OPEC+’s stated spare capacity is near 5.8 MMBbl/d when accounting for Iran sanctions.
The group’s planned supply hikes may leave it without spare capacity by September 2022. For perspective, from 2011 – 2020, OPEC spare capacity averaged 2.43 MMBbl/d, which would be reached by April 2022 under the current plan. (See the chart below)
“Spare capacity” in this context is the difference between current OPEC+ production according to its September quotas, and the new OPEC reference production levels reached during the group’s last meeting, or the total amount of production forecast to come online.
Iran was excluded from the spare-capacity figures, as talks to end U.S. sanctions have stalled. Iran refused to extend a nuclear-monitoring pact that served as a stopgap measure allowing negotiations to continue. U.S. National Security Adviser Jake Sullivan publicly urged OPEC+ to increase output recently, which is important because he is also heading the Iran nuclear talks. The public call for more oil may signal those talks are failing, and Iranian crude will not be returning to market anytime soon.
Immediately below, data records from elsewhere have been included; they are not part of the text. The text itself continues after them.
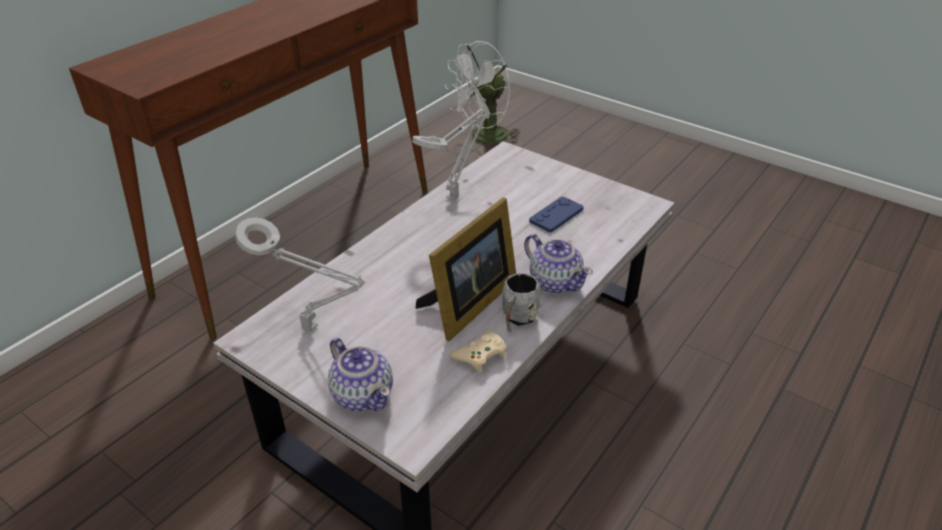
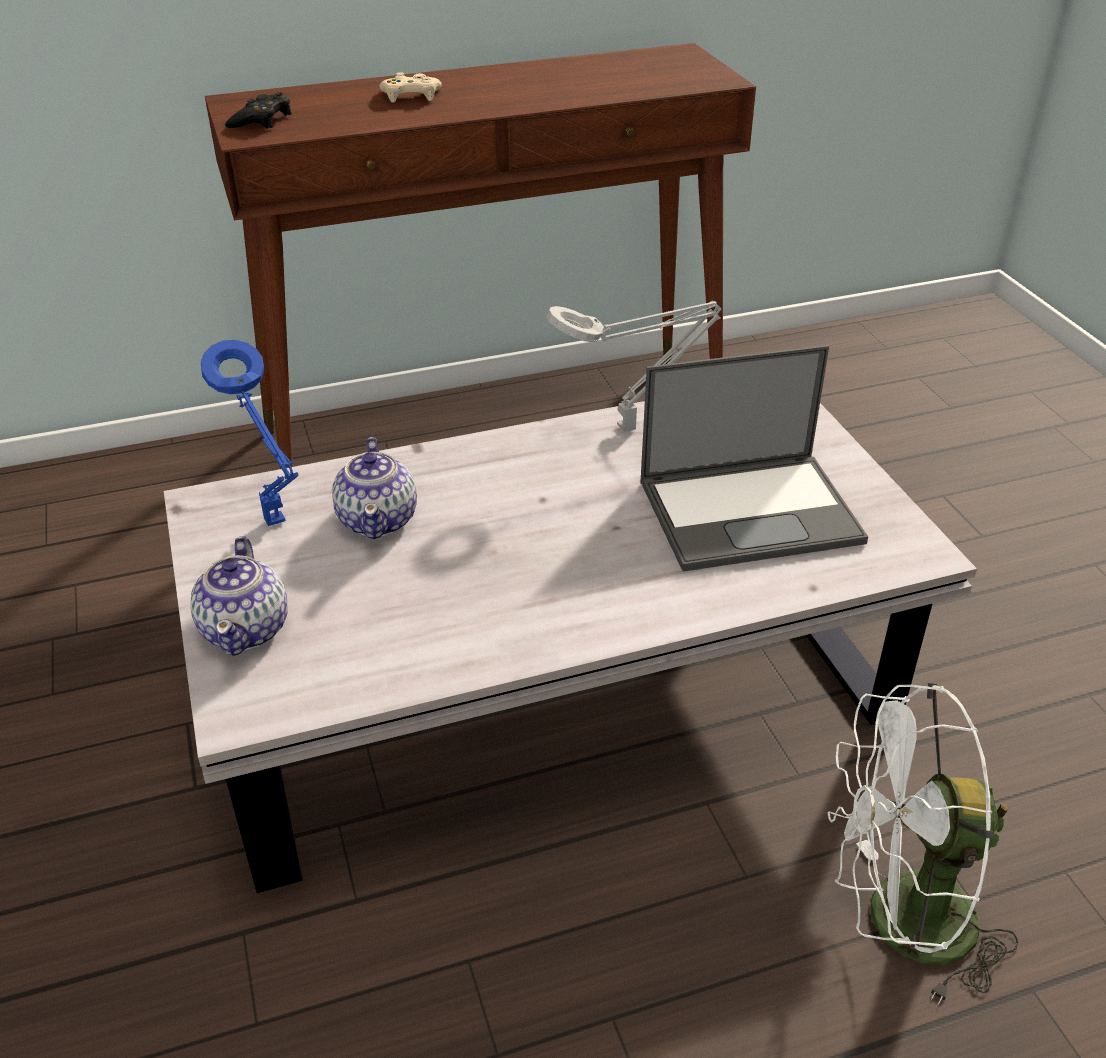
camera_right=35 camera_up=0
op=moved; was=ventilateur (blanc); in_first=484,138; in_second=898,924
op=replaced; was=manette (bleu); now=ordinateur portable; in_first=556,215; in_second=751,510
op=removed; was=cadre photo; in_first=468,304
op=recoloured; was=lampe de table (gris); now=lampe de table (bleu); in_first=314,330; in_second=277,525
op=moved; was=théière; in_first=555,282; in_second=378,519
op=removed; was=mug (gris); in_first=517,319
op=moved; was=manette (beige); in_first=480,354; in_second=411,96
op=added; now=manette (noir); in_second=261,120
OPEC+ may have plans to bring back production, but other analysts conclude (or at least imply) that the pace is too aggressive if you do not assume oil demand will recover quickly in 2021-2022.
Many agencies have become more pessimistic about demand over the last month as COVID cases have risen in China and the United States. If the demand recovery slows, OPEC+ will not be able to adhere to its current production schedule without putting the market in a glut.
The chart above shows the growth in global consumption (from EIA’s latest Short-Term Energy Outlook, or STEO) using July 2021 as the baseline. Also, it shows the total amount of crude OPEC+ is expected to bring online under the current agreement. If the cartel adheres to its agreement, then the market would start loosening by January 2022 as new OPEC supply outpaces the demand gains. In conclusion, OPEC+ could match global demand growth on a 1:1 basis and still maintain spare capacity through 2022.
Therefore, in the most recent STEO, the EIA forecasts that total oil production must be lower, and OPEC+ would need to adjust production lower, if non-OPEC+ production rises.
The chart on the left reflects the EIA’s August STEO report. The blue columns show the implied deficit or surplus (Global Production - Global Consumption), and the lines show the EIA’s global consumption and supply estimates. The EIA forecasts that the global market will flip to a small surplus by early 2022.
The EIA also forecasts a strong rebound in non-OPEC supply in 2022, particularly from the U.S. The agency shows U.S. production increasing by 1.5 MMBbl/d in 2022, which coupled with the planned OPEC supply hikes would be very concerning for oil prices.